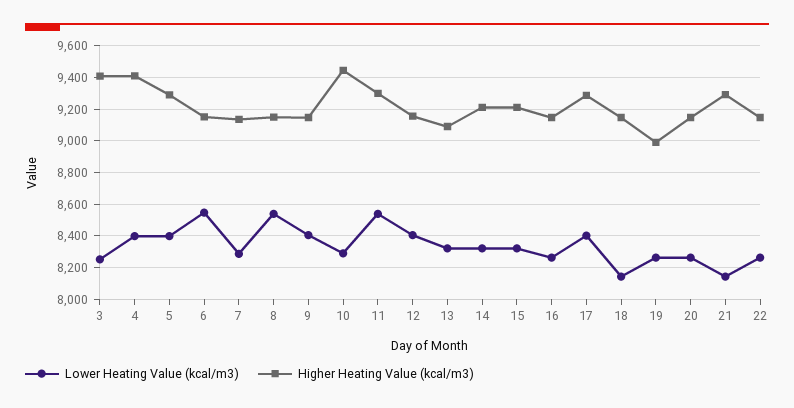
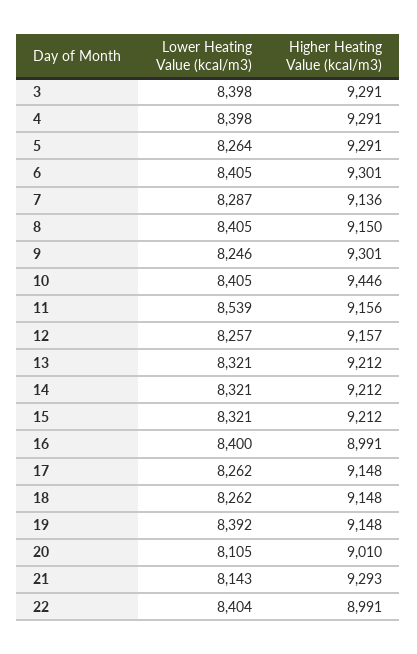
  {
    "Lower Heating Value (kcal/m3)": {
-     "3": 8250,
+     "3": 8398,
      "4": 8398,
-     "5": 8400,
+     "5": 8264,
-     "6": 8550,
+     "6": 8405,
      "7": 8287,
-     "8": 8550,
+     "8": 8405,
-     "9": 8400,
+     "9": 8246,
-     "10": 8300,
+     "10": 8405,
      "11": 8539,
-     "12": 8400,
+     "12": 8257,
      "13": 8321,
      "14": 8321,
      "15": 8321,
-     "16": 8250,
+     "16": 8400,
-     "17": 8400,
+     "17": 8262,
-     "18": 8150,
+     "18": 8262,
-     "19": 8250,
+     "19": 8392,
-     "20": 8250,
+     "20": 8105,
      "21": 8143,
-     "22": 8250
+     "22": 8404
    },
    "Higher Heating Value (kcal/m3)": {
-     "3": 9400,
+     "3": 9291,
-     "4": 9400,
+     "4": 9291,
      "5": 9291,
-     "6": 9150,
+     "6": 9301,
      "7": 9136,
      "8": 9150,
-     "9": 9150,
+     "9": 9301,
      "10": 9446,
-     "11": 9300,
+     "11": 9156,
      "12": 9157,
-     "13": 9100,
+     "13": 9212,
      "14": 9212,
      "15": 9212,
-     "16": 9150,
+     "16": 8991,
-     "17": 9300,
+     "17": 9148,
      "18": 9148,
-     "19": 9000,
+     "19": 9148,
-     "20": 9150,
+     "20": 9010,
      "21": 9293,
-     "22": 9150
+     "22": 8991
    }
  }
____
## Problem statement
I need every line from the material that contains the word "Value".

## Written solution
    "Lower Heating Value (kcal/m3)": {
    "Higher Heating Value (kcal/m3)": {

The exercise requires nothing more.